Four Kenyans injured in Juba as others recount ordeal after rescue
By By ALLY JAMAH and JAMES MBAKA
| December 24th 2013
By ALLY JAMAH and JAMES MBAKA
NAIROBI, KENYA: The Government on Monday said four Kenyans suffered gunshot wounds in Juba during a shootout by security forces.
Foreign Affairs Principal Secretary Karanja Kibicho said the Government will dispatch three planes and buses today to evacuate Kenyans.
He said they are targeting at least 250 Kenyans trapped in Bentiu, the capital the oil-rich Unity State that is under the hands of the rebels.
The PS said evacuating more than 1,000 Kenyans in the flashpoint town of Bor was tricky due to the constant fire that planes are subjected to by rebel forces allied to former Vice President Riek Machar.
But a Kenyan journalist based in Juba indicated that an estimated 30,000 Kenyans in the city are frustrated by what they term as slow process of evacuation by the government.
“We had expected that by now all Kenyans would have been evacuated from Juba, which is relatively safe and accessible to planes. But things are not moving as we had expected. The security situation in Juba can deteriorate any moment,” he said.
Yesterday, the national carrier Kenya Airways announced that it had suspended flights to and from Juba between December 24 and 31, leaving many passengers who had booked the flights in rude shock.
And like many Kenyans who moved into the world’s youngest State to eke out a living, Janet Okemwa’s father, a civil engineer, was in South Sudan in search of greener pastures, having left his family in Nairobi.
Three weeks ago, Okemwa travelled to Juba to visit her father but found herself trapped in the middle of the crisis that broke up a week ago.
And her quest for adventure in a foreign country was cut short after war broke out between two factions of soldiers, some loyal to former Vice President Machar who attempted a coup on President Salva Kiir’s government.
“I went there just after completing my KCSE examination. I had not even stayed for long,” said Okemwa who was among the 22 Kenyans evacuated from South Sudan on Saturday.
She recalls nasty scenes of soldiers shooting indiscriminately at people on sight in the fighting that has threatened to plunge the world’s newest nation into civil war.
“I just watched as the soldiers shot two men and killed them on the spot,” she said, too terrified and fearful but joyous to be back at home.
She had great appreciation for local soldiers who secured their way into the airport where they boarded a military plane back to Nairobi.
For Okemwa, she would never want to return to South Sudan after what she saw. “Given a second chance I would never want to go there again. It is just too dangerous. It was so hard. There was a curfew so we had to stay in the house throughout.”

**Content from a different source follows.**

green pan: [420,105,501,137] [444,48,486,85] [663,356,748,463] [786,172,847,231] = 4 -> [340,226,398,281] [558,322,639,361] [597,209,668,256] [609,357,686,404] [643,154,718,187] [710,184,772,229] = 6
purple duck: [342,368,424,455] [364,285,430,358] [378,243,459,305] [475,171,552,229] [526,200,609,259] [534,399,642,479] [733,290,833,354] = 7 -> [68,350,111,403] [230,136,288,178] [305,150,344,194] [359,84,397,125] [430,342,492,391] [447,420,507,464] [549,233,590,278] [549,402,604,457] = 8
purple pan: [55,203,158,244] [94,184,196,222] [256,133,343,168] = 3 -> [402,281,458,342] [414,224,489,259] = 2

Her father Wilfred Okemwa is a businessman and construction contractor in South Sudan’s Juba and was caught up in the crisis occasioned by renegade soldier which caught them by surprise.
He was among the Kenyans who were rescued and are happy they finally managed to land back home safely.
He said he had investment in the real estate amounting to over Sh100 million within Juba and hopes that peace will prevail in the war-torn country.
Like many other Kenyans and even Sudanese people, they thought South Sudan was finally on its feet enjoying the fruits of peace.
“All the other time it has been peaceful. We have not been having any problems at all. If there was any problem it was usually about some confrontations with policemen. Juba has been okay,” he recalled.
Okemwa hopes that efforts will be made to stop the war, which he described as “nasty and horrible”.
Already Kenya Defence Forces (KDF) dispatched some 4.7 tonnes of relief food and rescued more Kenyans trapped in the war-torn country after President Uhuru Kenyatta ordered them to do so.
On Saturday, Foreign Affairs Cabinet Secretary Amina Mohamed said two Kenyans had been killed and six others injured during the ongoing fighting in Juba and Bor, in the Jonglei state.
Another 1,000 Kenyans have sought refuge at the United Nations Mission compound in Bor and the Kenyan Government wants to bring them back to the country.
Anxiety has already gripped a village in Kisii county that has about 200 people in the war torn country.
“We hope they are okay. I have two sons in Juba but cannot communicate with them. We last talked on Suturday last week,” says Mary Ogembo from Magenche village.